Acostumada aos holofotes há cinco décadas, ela não se acanha com quase nada. O que acha do presidente Lula, por exemplo? "Cheguei a ter admiração, apesar de não ter votado nele. Mas é o fim do mundo um chefe de Estado usar a palavra "urucubaca"." Alguns assuntos, no entanto, tiram a estrela do sério, como a falta de papéis para mulheres de sua idade. "Por que não tem papel para mim?
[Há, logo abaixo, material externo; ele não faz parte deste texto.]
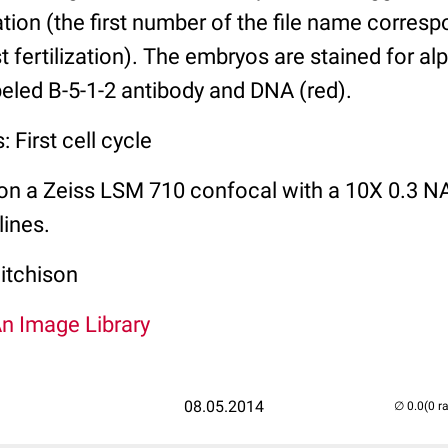
zation (the first number of the file name corres
t fertilization). The embryos are stained for al
abeled B-5-1-2 antibody and DNA (red).
 First cell cycle
on a Zeiss LSM 710 confocal with a 10X 0.3 NA
lines.
itchison
An Image Library
08.05.2014
(0 r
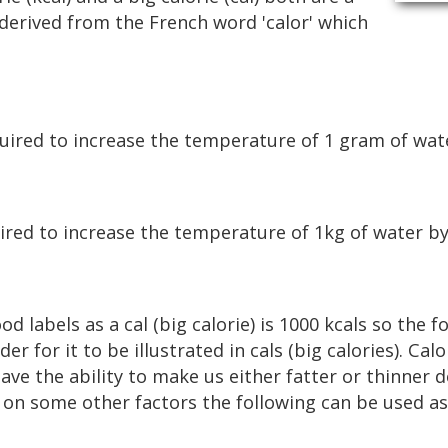
What Is Fat?
 derived from the French word 'calor' which
What Is Protein?
What Is Fibre?
quired to increase the temperature of 1 gram of wate
ired to increase the temperature of 1kg of water by
od labels as a cal (big calorie) is 1000 kcals so the
er for it to be illustrated in cals (big calories). Cal
ve the ability to make us either fatter or thinner 
n some other factors the following can be used as 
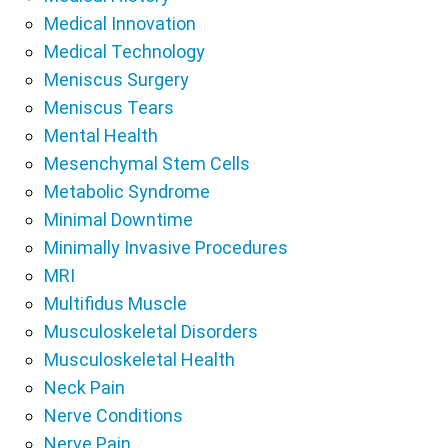
Medical Innovation
Medical Technology
Meniscus Surgery
Meniscus Tears
Mental Health
Mesenchymal Stem Cells
Metabolic Syndrome
Minimal Downtime
Minimally Invasive Procedures
MRI
Multifidus Muscle
Musculoskeletal Disorders
Musculoskeletal Health
Neck Pain
Nerve Conditions
Nerve Pain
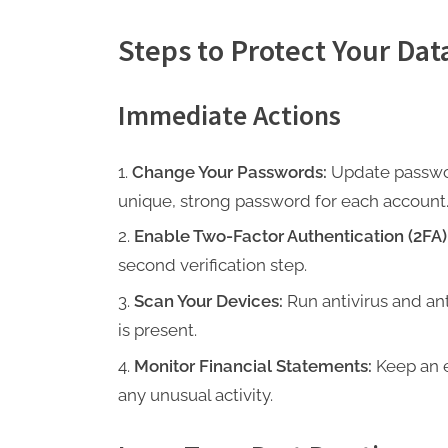
Steps to Protect Your Dat
Immediate Actions
Change Your Passwords:
Update passwor
unique, strong password for each account
Enable Two-Factor Authentication (2FA)
second verification step.
Scan Your Devices:
Run antivirus and an
is present.
Monitor Financial Statements:
Keep an e
any unusual activity.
Porque estou velha", responde, brava.

Já no carro, em direção ao CEU, Tônia reclama da pergunta feita sobre seu peso. "Como você teve coragem?" A atriz já se queixou que "antigamente, tínhamos tudo, portas abertas". Hoje, a vida de artista é dura, "uma dificuldade para conseguir patrocínio". Neste dia, cortou a conversa sobre dinheiro com uma frase: "Vivo bem com R$ 30 [mil] por mês".

Às 18h15, depois de mais quatro paradas em busca de informação, o carro finalmente chega ao CEU. Irritada, a atriz muda radicalmente de humor quando aparecem fãs em busca de autógrafos. "Linda!", "Divina", "Maravilhosa", dizem. No camarim, uma ajeitada mesa com biscoitos, sanduíches, bolo e refrigerante a aguarda. A recepção confirma a avaliação feita por Tônia: "Eles são "pobrinhos", mas recebem muito bem".

A atriz faz ela mesma cabelo e maquiagem. Fotos no camarim, só depois de pronta. Enquanto isso, 450 pessoas -lotação esgotada- esperavam numa fila que dava voltas pelo pátio da escola. A peça era proibida para menores de 12 anos. Mesmo assim, várias crianças, algumas de colo, estavam na platéia. "Outro dia um bebê começou a gritar no meio da apresentação", lembrava Tônia, no camarim, já com o figurino de Dona Filó, a professora aposentada que vive no espetáculo. O jeito foi parar tudo e pedir que o público ignorasse o barulho. "Muitas mães não têm como pagar uma babá. Perderiam a peça se não pudessem trazer os filhos." Depois da peça, Tônia recebe aplausos e fala bem de Serra. Ela costuma esticar até um bar na rua Haddock Lobo, nos Jardins. Naquele dia, feriado, que pena! O lugar estava fechado e Tônia voltou mais cedo para o hotel.